Problem requirements: In the material below, find each line that contains the word "plain" and copy it.

----------------------------------------

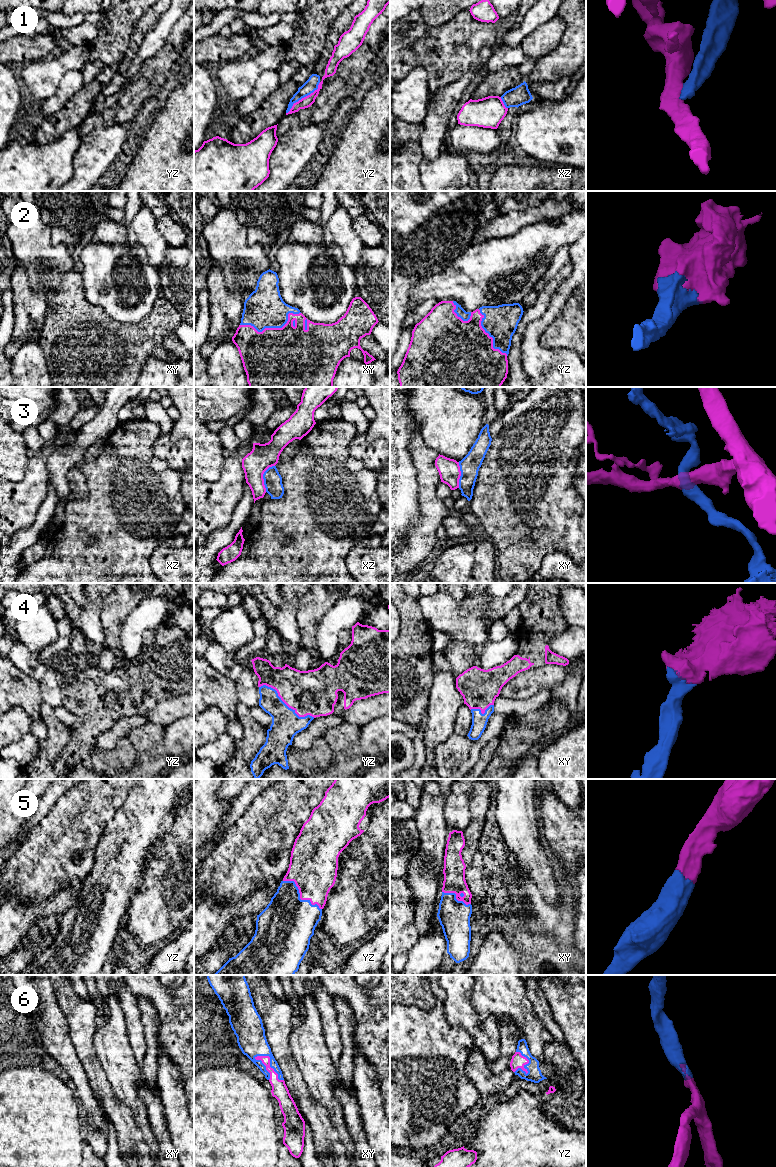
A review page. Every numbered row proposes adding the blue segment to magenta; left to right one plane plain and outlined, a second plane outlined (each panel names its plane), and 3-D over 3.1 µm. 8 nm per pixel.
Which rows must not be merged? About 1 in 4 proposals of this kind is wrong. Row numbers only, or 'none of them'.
1, 3

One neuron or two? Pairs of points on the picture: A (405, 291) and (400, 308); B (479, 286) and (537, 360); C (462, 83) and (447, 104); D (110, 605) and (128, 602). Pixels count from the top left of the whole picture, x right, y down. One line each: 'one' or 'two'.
A: one
B: two
C: one
D: one

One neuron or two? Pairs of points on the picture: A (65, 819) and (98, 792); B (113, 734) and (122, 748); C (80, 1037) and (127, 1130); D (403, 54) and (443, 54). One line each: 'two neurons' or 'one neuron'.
A: one neuron
B: two neurons
C: one neuron
D: one neuron

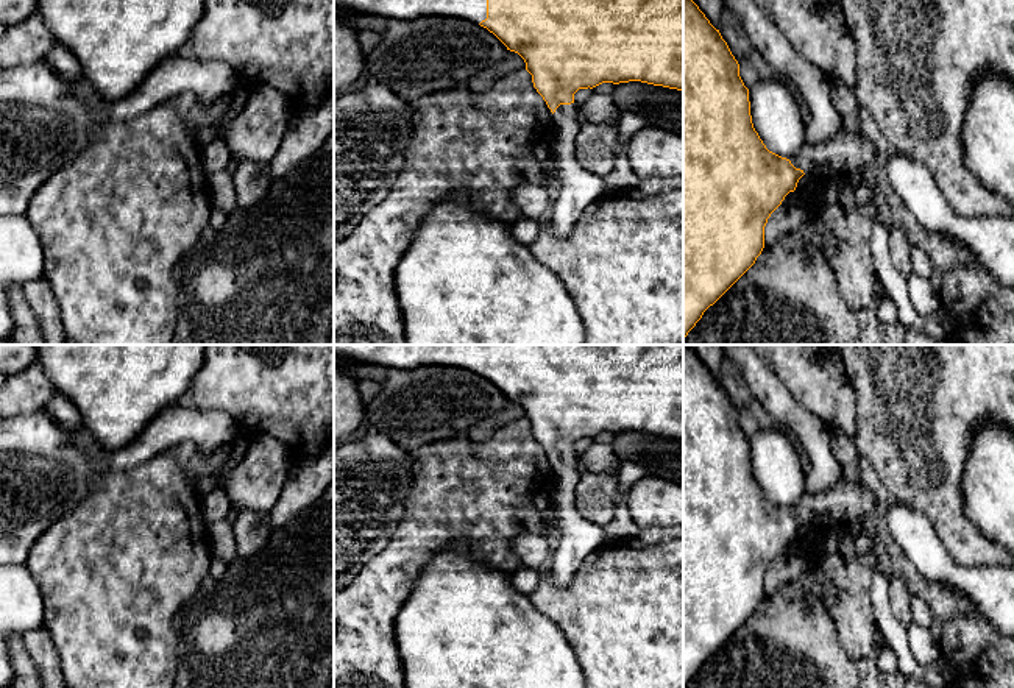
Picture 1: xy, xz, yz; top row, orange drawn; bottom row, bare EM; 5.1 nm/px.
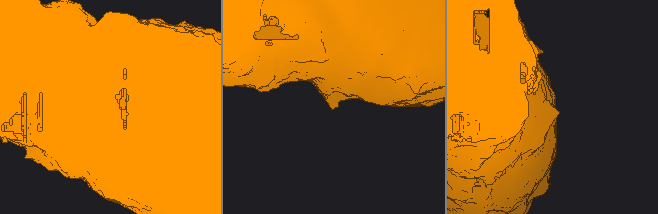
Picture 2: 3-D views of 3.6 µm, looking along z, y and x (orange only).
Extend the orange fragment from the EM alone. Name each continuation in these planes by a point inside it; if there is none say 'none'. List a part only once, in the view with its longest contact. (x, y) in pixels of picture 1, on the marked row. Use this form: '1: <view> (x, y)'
1: xz (475, 11)
2: xz (577, 189)

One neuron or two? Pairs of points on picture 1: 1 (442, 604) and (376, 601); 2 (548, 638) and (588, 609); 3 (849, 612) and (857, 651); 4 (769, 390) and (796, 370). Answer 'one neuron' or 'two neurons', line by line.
1: two neurons
2: two neurons
3: one neuron
4: two neurons

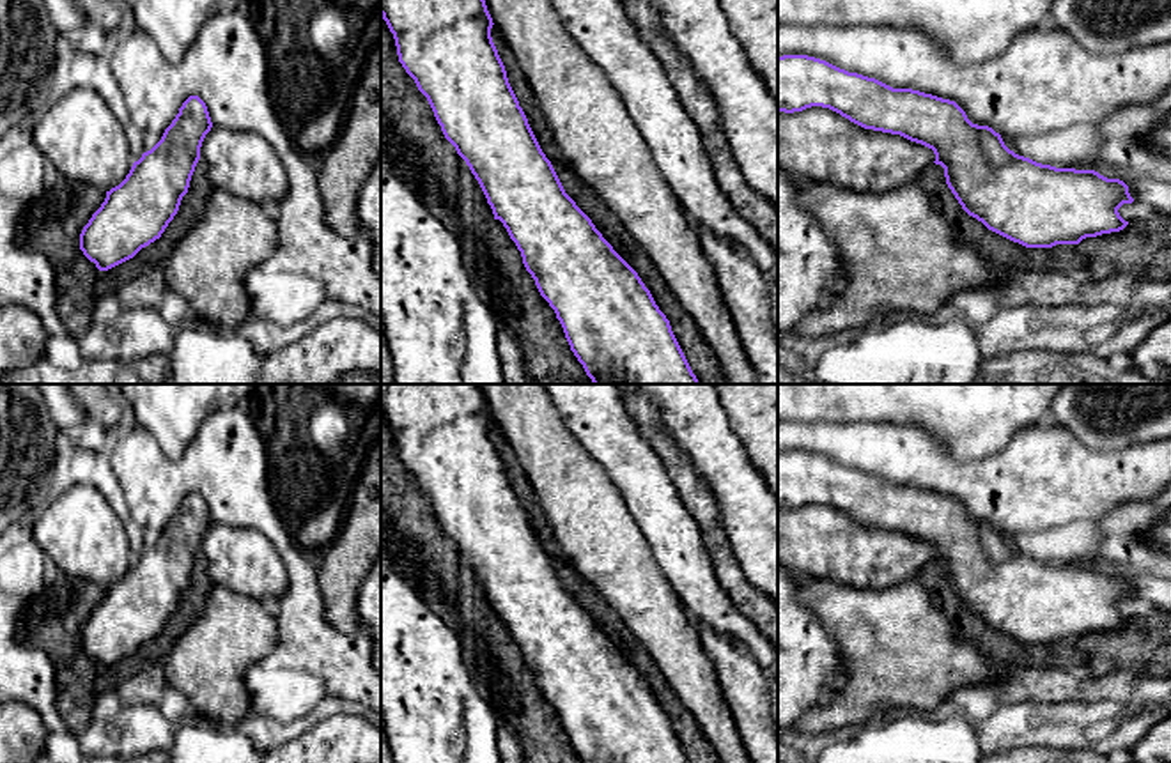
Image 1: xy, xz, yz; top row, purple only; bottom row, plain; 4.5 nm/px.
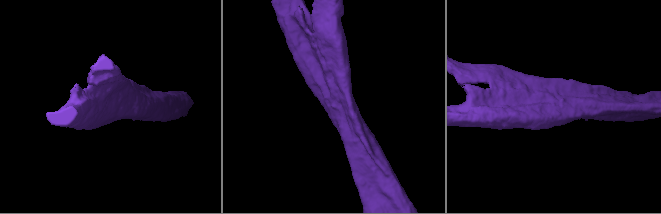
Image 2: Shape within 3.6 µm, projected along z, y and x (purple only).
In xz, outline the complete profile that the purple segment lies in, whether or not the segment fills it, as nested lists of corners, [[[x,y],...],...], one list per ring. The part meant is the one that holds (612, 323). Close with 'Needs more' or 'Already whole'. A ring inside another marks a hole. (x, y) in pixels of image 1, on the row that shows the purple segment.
[[[381,0],[381,16],[393,34],[399,62],[427,97],[445,138],[478,181],[494,220],[503,223],[521,251],[526,271],[554,310],[570,351],[592,382],[700,384],[650,290],[565,193],[551,161],[542,152],[492,42],[494,23],[485,0]]]. Already whole

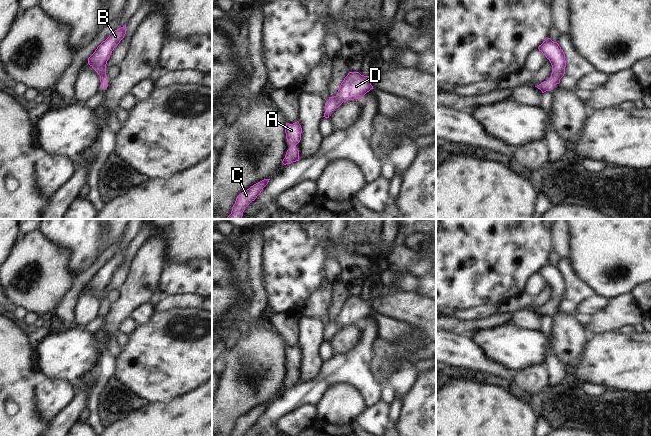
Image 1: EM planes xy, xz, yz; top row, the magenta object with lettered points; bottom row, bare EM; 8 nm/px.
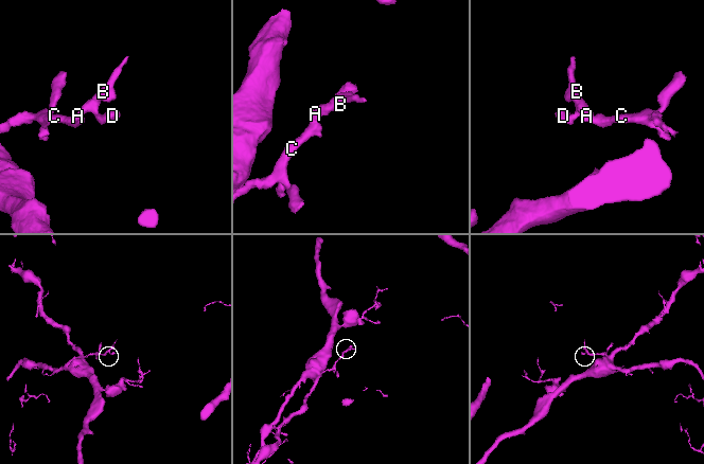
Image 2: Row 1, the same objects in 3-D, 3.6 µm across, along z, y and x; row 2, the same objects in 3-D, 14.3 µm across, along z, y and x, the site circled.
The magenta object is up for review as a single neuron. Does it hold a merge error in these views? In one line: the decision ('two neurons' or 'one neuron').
one neuron

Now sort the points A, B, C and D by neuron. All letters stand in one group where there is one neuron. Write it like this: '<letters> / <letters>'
A B C D

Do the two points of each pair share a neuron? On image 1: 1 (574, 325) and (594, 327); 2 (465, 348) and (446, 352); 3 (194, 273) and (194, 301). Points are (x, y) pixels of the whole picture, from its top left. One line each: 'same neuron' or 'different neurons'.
1: different neurons
2: same neuron
3: different neurons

----------------------------------------

Exercise output:
A review page. Every numbered row proposes adding the blue segment to magenta; left to right one plane plain and outlined, a second plane outlined (each panel names its plane), and 3-D over 3.1 µm. 8 nm per pixel.
Image 1: xy, xz, yz; top row, purple only; bottom row, plain; 4.5 nm/px.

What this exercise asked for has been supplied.